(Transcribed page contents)
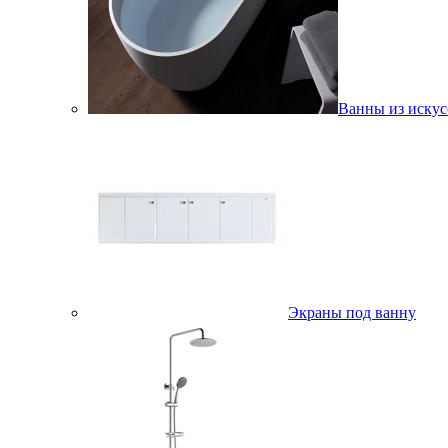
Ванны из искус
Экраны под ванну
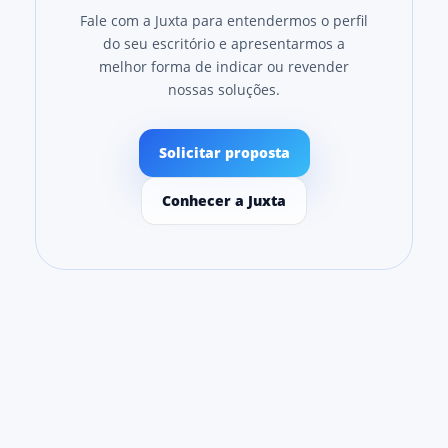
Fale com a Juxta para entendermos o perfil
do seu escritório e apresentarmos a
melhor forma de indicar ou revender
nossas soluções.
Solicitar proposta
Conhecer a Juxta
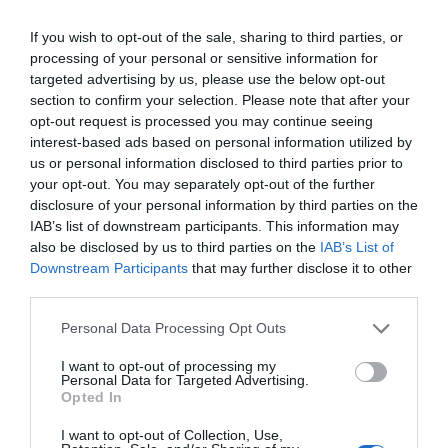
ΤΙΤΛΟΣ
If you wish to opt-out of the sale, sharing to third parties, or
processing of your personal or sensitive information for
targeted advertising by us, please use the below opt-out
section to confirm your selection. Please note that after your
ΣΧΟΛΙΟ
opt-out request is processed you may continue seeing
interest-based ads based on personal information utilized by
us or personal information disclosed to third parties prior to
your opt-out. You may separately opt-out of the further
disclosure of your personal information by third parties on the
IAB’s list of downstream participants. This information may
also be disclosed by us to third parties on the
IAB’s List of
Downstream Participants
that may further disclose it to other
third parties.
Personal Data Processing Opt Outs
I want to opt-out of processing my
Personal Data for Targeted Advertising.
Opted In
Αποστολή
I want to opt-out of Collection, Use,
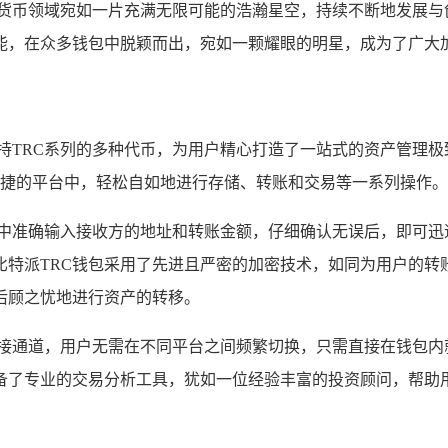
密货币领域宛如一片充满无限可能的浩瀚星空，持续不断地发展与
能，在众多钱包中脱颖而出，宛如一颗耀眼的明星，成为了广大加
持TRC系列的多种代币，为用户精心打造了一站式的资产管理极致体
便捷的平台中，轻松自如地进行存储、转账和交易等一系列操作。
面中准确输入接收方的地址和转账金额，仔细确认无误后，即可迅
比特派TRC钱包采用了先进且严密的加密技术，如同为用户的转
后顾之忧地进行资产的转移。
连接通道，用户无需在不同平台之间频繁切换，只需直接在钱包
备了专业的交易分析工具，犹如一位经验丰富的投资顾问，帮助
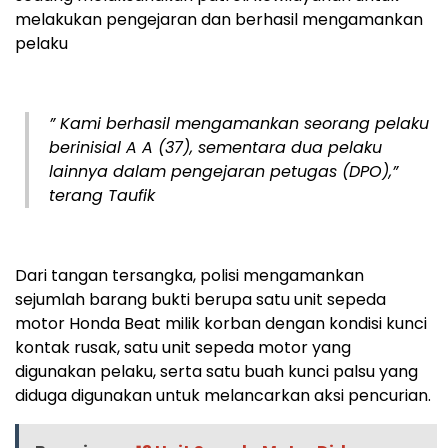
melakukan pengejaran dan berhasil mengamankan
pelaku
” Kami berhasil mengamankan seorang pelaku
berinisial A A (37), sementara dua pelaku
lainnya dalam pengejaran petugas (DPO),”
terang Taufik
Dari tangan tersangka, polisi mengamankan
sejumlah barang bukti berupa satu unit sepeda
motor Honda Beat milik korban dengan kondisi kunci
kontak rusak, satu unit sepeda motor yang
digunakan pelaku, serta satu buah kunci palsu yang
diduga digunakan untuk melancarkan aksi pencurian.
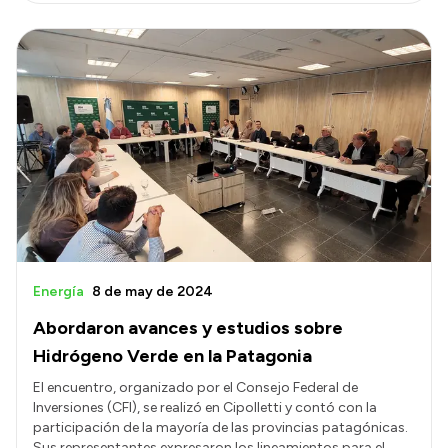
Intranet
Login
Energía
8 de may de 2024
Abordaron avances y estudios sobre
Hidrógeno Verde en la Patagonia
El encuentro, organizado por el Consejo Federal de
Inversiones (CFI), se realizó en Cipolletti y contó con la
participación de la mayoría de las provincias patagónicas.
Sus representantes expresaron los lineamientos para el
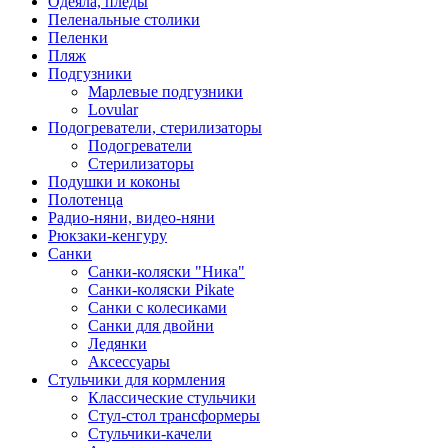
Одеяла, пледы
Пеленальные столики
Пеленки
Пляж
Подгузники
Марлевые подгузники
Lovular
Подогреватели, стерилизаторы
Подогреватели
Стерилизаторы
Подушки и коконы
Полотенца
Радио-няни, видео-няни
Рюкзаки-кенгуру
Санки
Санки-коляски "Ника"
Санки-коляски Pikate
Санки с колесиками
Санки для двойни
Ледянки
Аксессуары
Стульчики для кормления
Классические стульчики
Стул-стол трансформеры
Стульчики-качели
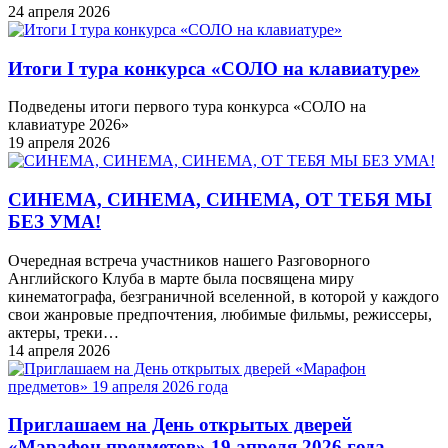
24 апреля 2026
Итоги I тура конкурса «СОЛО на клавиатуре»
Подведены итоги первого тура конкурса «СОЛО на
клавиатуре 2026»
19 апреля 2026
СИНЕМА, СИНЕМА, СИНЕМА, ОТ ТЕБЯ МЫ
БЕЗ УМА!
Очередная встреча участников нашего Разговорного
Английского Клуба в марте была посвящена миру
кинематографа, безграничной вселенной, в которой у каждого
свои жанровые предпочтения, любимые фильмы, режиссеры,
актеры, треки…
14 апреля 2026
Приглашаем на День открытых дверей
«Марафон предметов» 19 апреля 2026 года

__TASK INSTRUCTIONS__: An exact copy of the entries, minus the pictures, is what's needed here.

__RESPONSE TO THIS EXERCISE__:
Ванны из искус
Экраны под ванну
Fale com a Juxta para entendermos o perfil
do seu escritório e apresentarmos a
melhor forma de indicar ou revender
nossas soluções.
Solicitar proposta
Conhecer a Juxta
ΤΙΤΛΟΣ
If you wish to opt-out of the sale, sharing to third parties, or
processing of your personal or sensitive information for
targeted advertising by us, please use the below opt-out
section to confirm your selection. Please note that after your
ΣΧΟΛΙΟ
opt-out request is processed you may continue seeing
interest-based ads based on personal information utilized by
us or personal information disclosed to third parties prior to
your opt-out. You may separately opt-out of the further
disclosure of your personal information by third parties on the
IAB’s list of downstream participants. This information may
also be disclosed by us to third parties on the
IAB’s List of
Downstream Participants
that may further disclose it to other
third parties.
Personal Data Processing Opt Outs
I want to opt-out of processing my
Personal Data for Targeted Advertising.
Opted In
Αποστολή
I want to opt-out of Collection, Use,
密货币领域宛如一片充满无限可能的浩瀚星空，持续不断地发展与
能，在众多钱包中脱颖而出，宛如一颗耀眼的明星，成为了广大加
持TRC系列的多种代币，为用户精心打造了一站式的资产管理极致体
便捷的平台中，轻松自如地进行存储、转账和交易等一系列操作。
面中准确输入接收方的地址和转账金额，仔细确认无误后，即可迅
比特派TRC钱包采用了先进且严密的加密技术，如同为用户的转
后顾之忧地进行资产的转移。
连接通道，用户无需在不同平台之间频繁切换，只需直接在钱包
备了专业的交易分析工具，犹如一位经验丰富的投资顾问，帮助
melakukan pengejaran dan berhasil mengamankan
pelaku
” Kami berhasil mengamankan seorang pelaku
berinisial A A (37), sementara dua pelaku
lainnya dalam pengejaran petugas (DPO),”
terang Taufik
Dari tangan tersangka, polisi mengamankan
sejumlah barang bukti berupa satu unit sepeda
motor Honda Beat milik korban dengan kondisi kunci
kontak rusak, satu unit sepeda motor yang
digunakan pelaku, serta satu buah kunci palsu yang
diduga digunakan untuk melancarkan aksi pencurian.
Intranet
Login
Energía
8 de may de 2024
Abordaron avances y estudios sobre
Hidrógeno Verde en la Patagonia
El encuentro, organizado por el Consejo Federal de
Inversiones (CFI), se realizó en Cipolletti y contó con la
participación de la mayoría de las provincias patagónicas.
Sus representantes expresaron los lineamientos para el
Одеяла, пледы
Пеленальные столики
Пеленки
Пляж
Подгузники
Марлевые подгузники
Lovular
Подогреватели, стерилизаторы
Подогреватели
Стерилизаторы
Подушки и коконы
Полотенца
Радио-няни, видео-няни
Рюкзаки-кенгуру
Санки
Санки-коляски "Ника"
Санки-коляски Pikate
Санки с колесиками
Санки для двойни
Ледянки
Аксессуары
Стульчики для кормления
Классические стульчики
Стул-стол трансформеры
Стульчики-качели
24 апреля 2026
Итоги I тура конкурса «СОЛО на клавиатуре»
Подведены итоги первого тура конкурса «СОЛО на
клавиатуре 2026»
19 апреля 2026
СИНЕМА, СИНЕМА, СИНЕМА, ОТ ТЕБЯ МЫ
БЕЗ УМА!
Очередная встреча участников нашего Разговорного
Английского Клуба в марте была посвящена миру
кинематографа, безграничной вселенной, в которой у каждого
свои жанровые предпочтения, любимые фильмы, режиссеры,
актеры, треки…
14 апреля 2026
Приглашаем на День открытых дверей
«Марафон предметов» 19 апреля 2026 года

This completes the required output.